Dans l’univers magique de Mozart, revisité par David McVicar, la musique donne vie aux reines, princes et princesses mais aussi aux serpents et autres animaux dansants. Cette nouvelle production de La Flûte Enchantée est présentée à ce moment même à la Royal Opéra House, à Londres. Les cinémas Beaubien et du Parc offrent le voyage au-delà de l’océan à leurs spectateurs en diffusant dans leur salle cet opéra envoûtant.
Une expérience qui sort le spectateur de ses habitudes
Un opéra au cinéma peut paraître surprenant au premier coup d’œil. Finies les grandes salles à l’architecture élaborée qui font voyager dans le temps, finis les spectateurs en robes de soirée et costumes, et bonjour au popcorn, au soda et au voisin de fauteuil en survêtement. Malgré ce changement d’ambiance peu commun, la magie reste intacte et s’intensifie même par moment.
L’opéra filmé offre à ses spectateurs le rare privilège de voir les visages des chanteurs, musiciens et chef d’orchestre de près. Alors que pendant une réelle représentation, l’audience a tendance à se concentrer sur les voix, dans la salle du cinéma, elle peut observer les expressions des différents acteurs et ne ressentir que plus profondément les émotions déjà transmises par la musique. Cela accentue le côté théâtral qui peut manquer à l’opéra et qui captive plus facilement.

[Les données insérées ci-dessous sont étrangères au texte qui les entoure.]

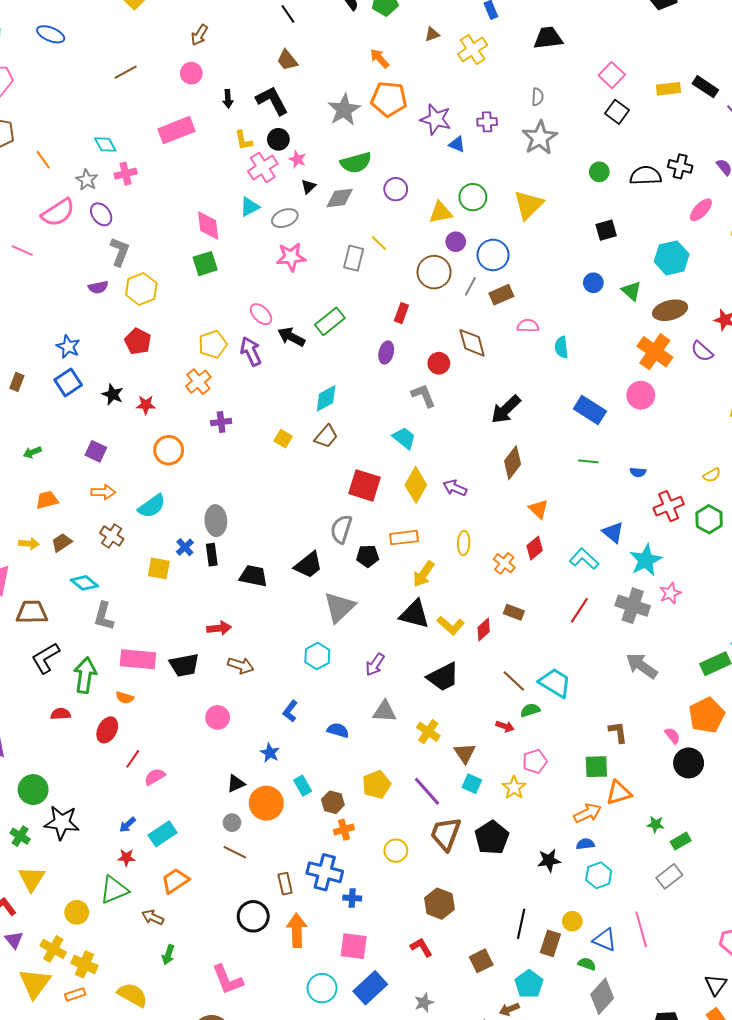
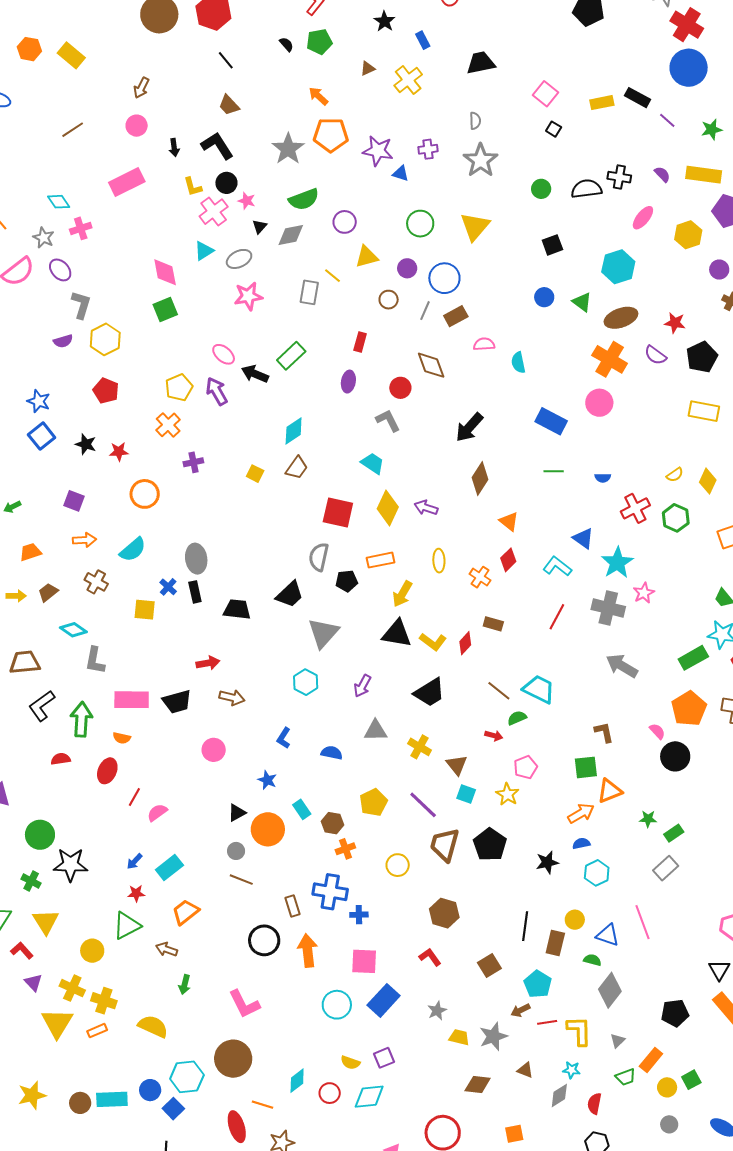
black square: (617, 112) -> (554, 129), size x0.7
yellow triangle: (440, 212) -> (367, 257), moved
brown circle: (434, 272) -> (389, 300), size x0.6

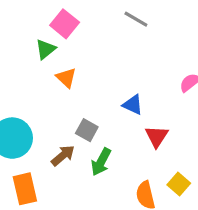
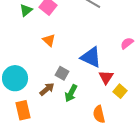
green triangle: (46, 49) -> (26, 10), moved
blue triangle: (133, 105) -> (91, 57), size x1.6
yellow square: (179, 184) -> (120, 91), moved

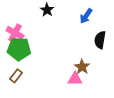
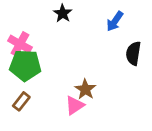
brown star: (82, 67) -> (85, 89), moved
pink triangle: (75, 79) -> (75, 105), moved, turned -35

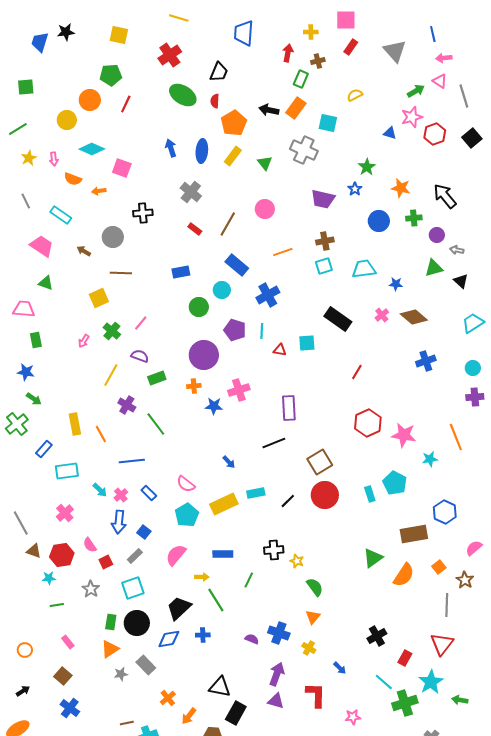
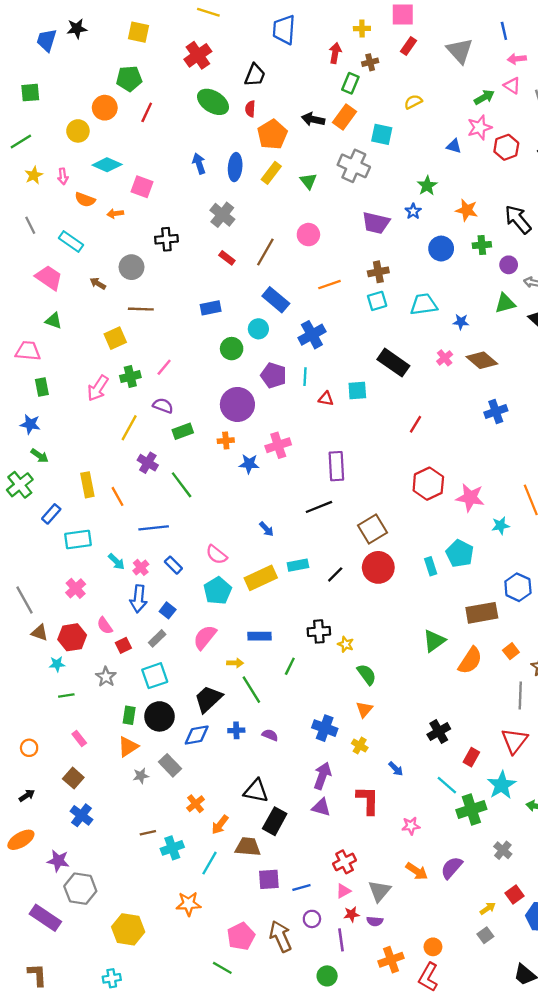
green cross: (112, 331) -> (130, 377), turned 36
pink arrow: (84, 341) -> (98, 388), size x1.6
purple semicircle: (252, 639) -> (270, 735), moved

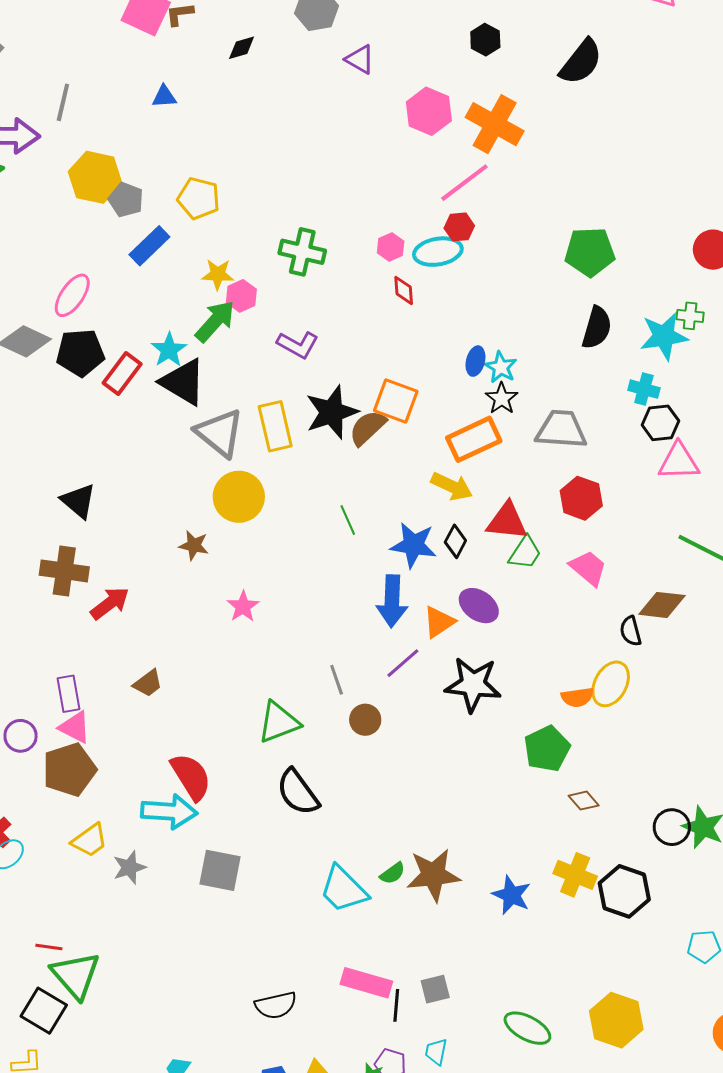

La musique donne un côté magique tandis que le jeu d’acteur donne le côté humain auquel le spectateur peut s’identifier. Il en est de même pour l’orchestre et plus encore le chef d’orchestre, que l’on voit d’ordinaire rarement, et qui ici occupe toute la première partie de la diffusion pendant laquelle le public peut apprécier les mouvements précis de Julia Jones, guidant son orchestre à la perfection.
Une innovation artistique envoûtante
Le cinéma accentue donc la magie créée par Mozart en 1791, mais celle-ci est avant tout mise en avant par le travail artistique de cette nouvelle production, à travers des décors, des jeux de lumière et des voix plus fascinantes les unes que les autres.
Les décors peints, aux couleurs profondes, passent d’un sombre ciel étoilé à un brûlant mur orangé et participent ainsi au contraste entre la reine de la nuit et l’enchanteur Sarastro, emmenant le spectateur à travers leurs deux mondes.
Ce contraste est aussi fortement mis en valeur par les jeux de lumière ; lorsque Tamano chante, il est immédiatement baigné d’une douce lueur, censée représenter la pureté de son cœur. Cette lumière se fait beaucoup plus froide lorsque la reine de la nuit ou ses trois dames élèvent leur voix à leur tour.
Enfin, le plus ensorcelant reste la voix des chanteurs, qui semble presque inhumaine. Le public peut ressentir toute la haine et l’envie de vengeance de la reine de la nuit quand elle monte vers les notes les plus hautes mais aussi toute la sagesse de Sarastro lorsque que sa voix atteint des notes graves difficilement accessibles.
Le directeur a gardé l’ambiance du siècle des Lumières avec le cercle des sages intellectuels, par lesquels Mozart avait été fortement influencé et le côté comique, avec le personnage de Papageno et ses mésaventures. Il a cependant revisité l’opéra avec des personnages comme Papagena qui sort tout droit du New York des années 80 et ne se comporte pas du tout comme une dame de l’époque du compositeur.
Cette expérience hors des grandes salles de Londres reste donc captivante et retransmet bien la puissance de l’opéra. La Flûte Enchantée en elle-même est bien-sûr fantastique et le charme créé par Mozart des siècles plus tôt opère encore sur les audiences à travers le monde. Cependant, le directeur a aussi su sublimer cette magie de multiples manières. Son travail sur les divers décors, les jeux de lumières et d’acteurs et le casting soigneusement effectué, permet au spectateur d’être transporté dans un univers où il peut se perdre pendant quelques heures. On en ressort ainsi chamboulé, avec des étoiles plein les yeux et des harmonies plein les oreilles.